I’m Nick…the Chauffeur!
It doesn’t take long into Night Nurse to see the film isn’t a very positive portrayal of the health care service circa depression-era United States. Dr. Kildare this is not and even makes 1934’s Men In White come off as a more an idealised vision of the health care system in the 1930’s; Night Nurse is anything but. All within the picture’s first ten minutes Lora Hart (Barbara Stanwyck) is turned down for the job as a nurse but then gets it after catching the fancy from another doctor. Likewise one of the interns is a pervert and fellow nurse Maloney (Joan Blondell) recommends tricking patients into thinking you’ve saved their life in order to get money out of them. Blondell’s character, in particular, I really found myself loathing from an actress who normally played such likable characters. She clearly dislikes her profession and even recites the Florence Nightingale pledge while chewing gum – Night Nurse is a movie with a wide range of despicable human beings on display. There is even a scene which appears to show an actual baby in distress and another in which children talk about in graphic terms of the mental and physical abuse they and their dead sister have received – not very comfortable viewing.

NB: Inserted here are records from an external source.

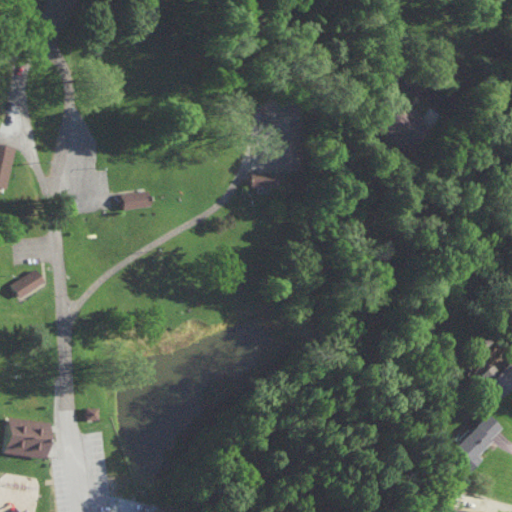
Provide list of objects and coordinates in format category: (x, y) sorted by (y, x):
road: (54, 25)
road: (47, 52)
road: (478, 70)
building: (393, 121)
building: (3, 157)
building: (9, 161)
building: (260, 176)
building: (271, 176)
building: (130, 197)
road: (191, 231)
park: (223, 236)
road: (70, 269)
building: (22, 280)
building: (34, 282)
road: (74, 367)
building: (497, 376)
building: (87, 410)
building: (100, 418)
building: (21, 433)
building: (34, 437)
building: (471, 439)
road: (83, 462)
parking lot: (90, 479)
building: (455, 509)
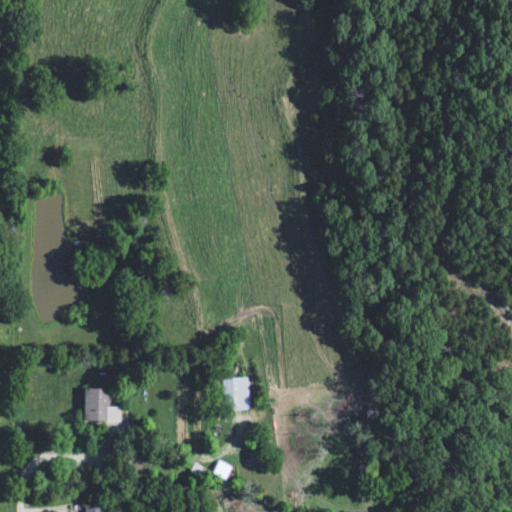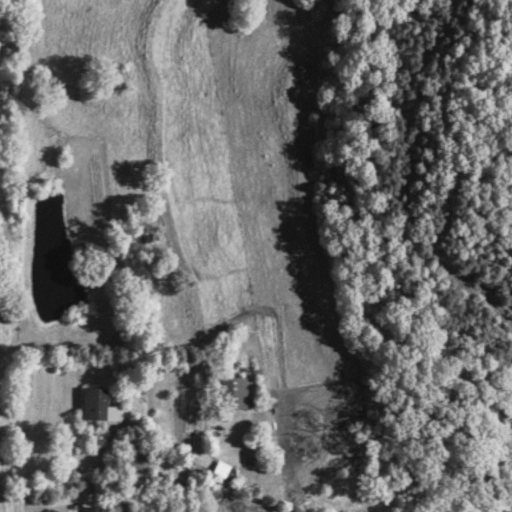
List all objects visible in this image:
building: (234, 394)
building: (93, 405)
road: (96, 447)
building: (91, 511)
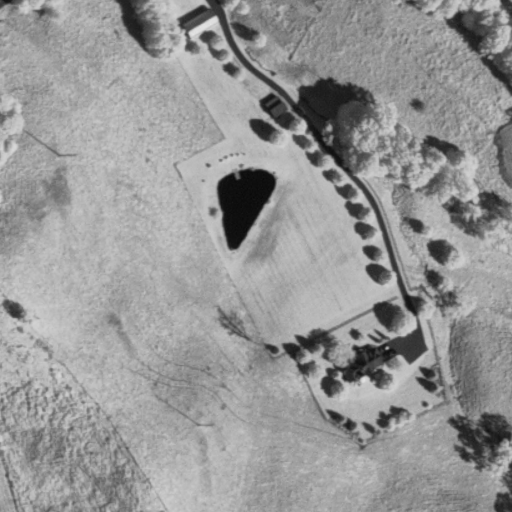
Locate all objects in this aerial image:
building: (192, 25)
building: (269, 107)
road: (331, 150)
building: (352, 363)
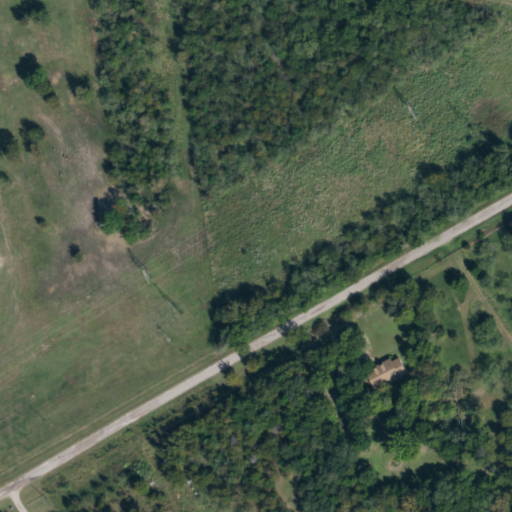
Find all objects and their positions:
road: (255, 344)
building: (388, 372)
building: (389, 372)
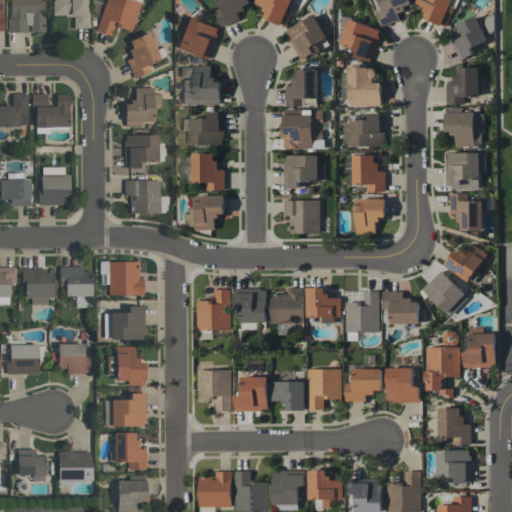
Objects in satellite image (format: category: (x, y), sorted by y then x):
building: (437, 9)
building: (71, 10)
building: (230, 10)
building: (276, 10)
building: (24, 15)
building: (116, 15)
building: (0, 19)
building: (306, 36)
building: (466, 36)
building: (197, 37)
building: (360, 38)
building: (140, 54)
road: (42, 66)
building: (199, 85)
building: (463, 85)
building: (364, 86)
building: (302, 87)
building: (140, 106)
building: (14, 111)
building: (49, 111)
building: (465, 127)
building: (208, 129)
building: (303, 129)
building: (368, 130)
road: (93, 149)
building: (140, 149)
road: (415, 161)
road: (254, 163)
building: (463, 166)
building: (302, 169)
building: (207, 170)
building: (368, 173)
building: (53, 189)
building: (15, 191)
building: (141, 195)
building: (206, 211)
building: (467, 211)
building: (303, 215)
road: (205, 255)
building: (466, 262)
building: (123, 278)
building: (74, 280)
building: (5, 282)
building: (36, 284)
building: (445, 293)
building: (323, 304)
building: (252, 305)
building: (399, 308)
building: (288, 309)
building: (215, 311)
building: (363, 313)
building: (123, 324)
building: (481, 350)
building: (22, 358)
building: (71, 358)
building: (109, 365)
building: (128, 366)
building: (441, 367)
road: (175, 378)
building: (364, 383)
building: (401, 385)
building: (323, 386)
building: (216, 388)
building: (289, 393)
building: (253, 394)
road: (511, 397)
building: (127, 410)
road: (21, 415)
building: (453, 425)
road: (280, 440)
building: (127, 450)
building: (1, 451)
road: (500, 453)
building: (29, 463)
building: (455, 464)
building: (73, 465)
building: (287, 486)
building: (324, 487)
building: (216, 489)
building: (250, 493)
building: (405, 493)
building: (128, 494)
building: (367, 495)
building: (458, 505)
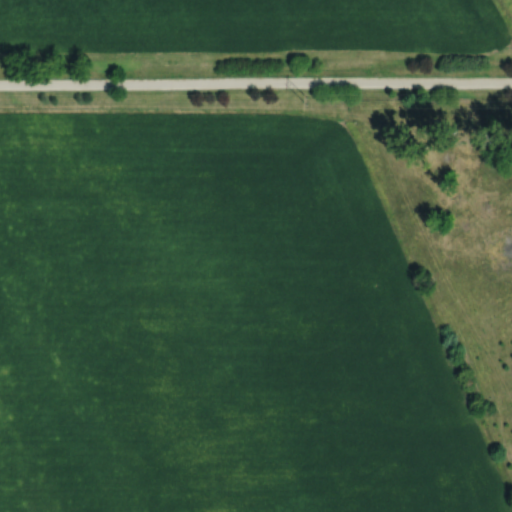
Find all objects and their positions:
road: (256, 82)
power tower: (305, 98)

Director William Wellman was one of the most interesting filmmakers during the pre-code era, whose film’s go against the conception of movies from the early 1930s being static and lacking camera movement or fluidity. Night Nurse is a perfect example of the kind of pictures Warner Bros produced during the 1930’s; a thought-provoking socially conscious melodrama. Whether or not it’s exaggerated, the plot of hospital corruption and the ineffectiveness of both the hospital and the authorities to prevent child abuse, the movie does succeed in packing a punch. What does it say when the intervention of gangsters, people working outside the law are required to save the lives of two children? Warner Bros was also known for featuring ethnic casts in their movies. At the beginning of the movie a shot focuses on a group of Chinese people sitting around a hospital bed speaking in their native language, helping to set the film’s gritty mood. There is also an emphasises later in the film that the shop which is broken into in order to steal milk for a bath in order to save the lives of malnourished children is from a Kosher delicatessen. Is there a particular reason for this? This was 1931 but history has made of this scene of the delicatessen windows being smashed unintentional creepy.
The other major reason to watch Night Nurse is to see Clark Gable in the pre-stardom role of Nick the Chauffeur in his glorious 5 minutes and 25 seconds (approx) of screen time (yes, I timed it). The film builds up to his reveal with the name of this unscrupulous “Nick” being thrown around. His character’s introduction with the use of a camera zoom and the uttering of “I’m Nick…the chauffeur” gives me chills in one of the most memorable moments in pre-code cinema. Gable is scary enough as a dominating brute who wants to murder children and isn’t afraid to punch women or the elderly but this is multiplied by the fact that he’s dressed like a Nazi. Ok not really, it’s a chauffeur’s uniform but when I first saw him wearing this, my instant reaction was “Why is he dressed like an SS officer?” (likewise, just as equally striking is his costume choice of a black kimono). The role of Nick is an odd duckling in the career of Gable which shown he had the knack for playing terrifying villains – such unrealised potential. As much as the man’s appearance in the background is enough to make you go, “oh s—t!”, and in a big way sister.